The sixth reason I have found a blessing in the feasts is the discovery within me of a subtle spirit of intolerance towards the Biblical worship practices of others with which I have not been familiar. The seeds of this intolerance I have witnessed grow around me into an intense un-Christ-like spirit manifested towards any who would support them. This has caused me to say like Ellen White “Maybe we have been wrong about the law in Galatians” for the truth does not need this spirit of intolerance to support it. I thank the Lord to be free of this spirit of intolerance born of a fear of something unfamiliar. Conversely I have found freedom in maintaining my love of Jesus speaking Greek in the New Testament and no fear of using a razor. On both sides the spirit of intolerance abounds and I don’t want any of this in my heart towards anyone. The study of the feast question helped me to realise that I needed to grow in this area and I want to keep growing.

The seventh reason I have found a blessing in the feasts is that the fountain that flows out of the Sabbath and into the feasts shows clearly that the Sabbath does sanctify us. The feasts underline the sanctifying reality of the Sabbath.

To those who keep holy the Sabbath day it is the sign of sanctification. True sanctification is harmony with God, oneness with Him in character. It is received through obedience to those principles that are the transcript of His character. And the Sabbath is the sign of obedience. He who from the heart obeys the fourth commandment will obey the whole law. He is sanctified through obedience.  {6T 350.1} 

Those who reject the principle of God giving His Spirit at special times will be hard pressed to explain why they keep the Sabbath except as a legal requirement of God, which clearly is legalism. Those who keep the Sabbath out of a legal obligation will recoil from adding to this additional Sabbaths. Such an idea to them must be considered anathema. Such a position leaves one vulnerable to abandoning the Sabbath of the fourth commandment or conversely to seeking to please God by their works.

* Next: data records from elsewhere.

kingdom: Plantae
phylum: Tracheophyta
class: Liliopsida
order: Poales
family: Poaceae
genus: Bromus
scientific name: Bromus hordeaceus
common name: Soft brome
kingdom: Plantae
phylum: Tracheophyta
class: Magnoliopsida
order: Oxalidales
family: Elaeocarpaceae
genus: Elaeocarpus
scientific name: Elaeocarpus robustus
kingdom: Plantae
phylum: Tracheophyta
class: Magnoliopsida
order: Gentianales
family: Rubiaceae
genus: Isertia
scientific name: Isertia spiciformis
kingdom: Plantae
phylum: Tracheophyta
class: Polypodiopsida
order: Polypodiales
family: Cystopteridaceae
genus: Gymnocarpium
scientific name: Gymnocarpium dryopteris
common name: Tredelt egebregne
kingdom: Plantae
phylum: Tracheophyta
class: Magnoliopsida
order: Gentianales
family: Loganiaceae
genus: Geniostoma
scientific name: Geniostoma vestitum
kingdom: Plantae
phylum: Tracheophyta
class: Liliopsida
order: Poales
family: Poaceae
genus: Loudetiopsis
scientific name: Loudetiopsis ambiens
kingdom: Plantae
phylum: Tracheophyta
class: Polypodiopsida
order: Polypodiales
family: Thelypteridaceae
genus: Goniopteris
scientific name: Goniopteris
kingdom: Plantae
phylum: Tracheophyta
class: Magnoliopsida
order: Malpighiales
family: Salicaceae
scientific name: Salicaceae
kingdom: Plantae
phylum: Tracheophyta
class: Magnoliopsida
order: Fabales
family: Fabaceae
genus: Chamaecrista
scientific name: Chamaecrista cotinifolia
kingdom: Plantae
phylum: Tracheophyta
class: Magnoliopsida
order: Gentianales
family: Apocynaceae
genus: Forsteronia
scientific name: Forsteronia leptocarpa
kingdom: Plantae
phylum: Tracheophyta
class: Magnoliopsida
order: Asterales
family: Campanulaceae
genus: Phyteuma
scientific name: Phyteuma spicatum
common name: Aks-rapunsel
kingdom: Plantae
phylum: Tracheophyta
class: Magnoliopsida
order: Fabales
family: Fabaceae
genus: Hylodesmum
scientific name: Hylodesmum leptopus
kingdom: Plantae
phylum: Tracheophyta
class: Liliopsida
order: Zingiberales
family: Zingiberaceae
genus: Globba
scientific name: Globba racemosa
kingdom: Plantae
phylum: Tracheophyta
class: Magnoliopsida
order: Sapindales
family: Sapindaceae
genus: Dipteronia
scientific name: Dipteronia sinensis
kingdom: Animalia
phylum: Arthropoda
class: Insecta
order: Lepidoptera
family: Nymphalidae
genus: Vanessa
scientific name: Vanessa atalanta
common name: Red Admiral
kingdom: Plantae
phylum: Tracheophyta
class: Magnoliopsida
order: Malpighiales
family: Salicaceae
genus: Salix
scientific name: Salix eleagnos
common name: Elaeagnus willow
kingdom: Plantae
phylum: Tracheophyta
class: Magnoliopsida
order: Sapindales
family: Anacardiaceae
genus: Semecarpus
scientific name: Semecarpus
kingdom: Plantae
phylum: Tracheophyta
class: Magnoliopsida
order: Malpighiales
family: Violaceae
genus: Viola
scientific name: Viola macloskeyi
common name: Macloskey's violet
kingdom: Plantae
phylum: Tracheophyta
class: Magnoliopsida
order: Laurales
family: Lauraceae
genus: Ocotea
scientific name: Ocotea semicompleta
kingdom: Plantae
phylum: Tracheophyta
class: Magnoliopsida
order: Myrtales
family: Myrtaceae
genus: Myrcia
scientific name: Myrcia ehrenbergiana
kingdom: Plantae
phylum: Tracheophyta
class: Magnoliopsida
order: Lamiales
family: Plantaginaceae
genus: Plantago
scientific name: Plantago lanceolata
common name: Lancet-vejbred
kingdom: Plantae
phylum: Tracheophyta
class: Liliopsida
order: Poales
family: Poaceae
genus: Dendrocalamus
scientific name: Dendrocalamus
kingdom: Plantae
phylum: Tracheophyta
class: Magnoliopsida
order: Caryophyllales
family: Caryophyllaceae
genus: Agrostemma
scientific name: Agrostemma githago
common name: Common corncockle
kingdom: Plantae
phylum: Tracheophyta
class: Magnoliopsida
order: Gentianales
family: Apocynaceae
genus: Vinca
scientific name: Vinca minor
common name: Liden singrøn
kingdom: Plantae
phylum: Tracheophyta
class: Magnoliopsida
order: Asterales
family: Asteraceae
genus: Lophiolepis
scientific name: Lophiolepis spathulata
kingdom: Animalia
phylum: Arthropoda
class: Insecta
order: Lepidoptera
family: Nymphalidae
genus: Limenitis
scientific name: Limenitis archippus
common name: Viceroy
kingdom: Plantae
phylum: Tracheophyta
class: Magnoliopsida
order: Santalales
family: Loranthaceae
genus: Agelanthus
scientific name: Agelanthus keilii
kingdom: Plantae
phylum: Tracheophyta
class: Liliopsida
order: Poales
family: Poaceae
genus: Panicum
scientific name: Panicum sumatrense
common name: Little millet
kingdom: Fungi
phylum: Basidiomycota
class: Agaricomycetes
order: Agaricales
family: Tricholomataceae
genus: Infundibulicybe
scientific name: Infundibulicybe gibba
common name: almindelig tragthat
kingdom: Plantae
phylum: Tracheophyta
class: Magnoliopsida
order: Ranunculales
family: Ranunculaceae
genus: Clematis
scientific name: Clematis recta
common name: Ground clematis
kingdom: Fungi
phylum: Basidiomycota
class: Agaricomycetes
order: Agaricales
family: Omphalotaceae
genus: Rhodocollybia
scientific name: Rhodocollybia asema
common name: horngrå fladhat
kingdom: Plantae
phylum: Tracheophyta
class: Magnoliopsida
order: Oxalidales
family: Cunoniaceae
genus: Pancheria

The reason why it is impossible to tell Adventists they should keep the feasts is that the understanding of the covenants for most people causes such a statement to be considered anti-gospel, therefore I would say to all those who love the feasts, do not tell people they must keep the feasts—your words will be completely misunderstood because of the covenant question. Such a call causes people to hear that you must do these things to be saved and of course they will resist any such call. Debating this subject with those who stand on a dispensational understanding of the covenants is a complete waste of energy and effort. This question does not need to be debated, it needs to be experienced and enjoyed. Taste and see that our Father’s feasts are a blessing that He has not withdrawn. Don’t argue about it, simply live it and smile with joy. The joy and freedom of our worship will overcome the spirit of tyranny against it.

The closing words of Malachi are calling out to us today as a prophecy for the last days

The closing words of Malachi are a prophecy regarding the work that should be done preparatory to the first and the second advent of Christ. This prophecy is introduced with the admonition, "Remember ye the law of Moses my servant, which I commanded unto him in Horeb for all Israel, with the statutes and judgments.  {SW, March 21, 1905 par. 1}    

Who is willing to heed this prophecy in preparation for the second coming of Christ? Who wishes to receive from the fountain that flows out of the Sabbath at our Father’s appointed times? The ability to hear this call depends on whether you can build on the landmark of Adventism concerning the law of God and the faith of Jesus in a correct manner.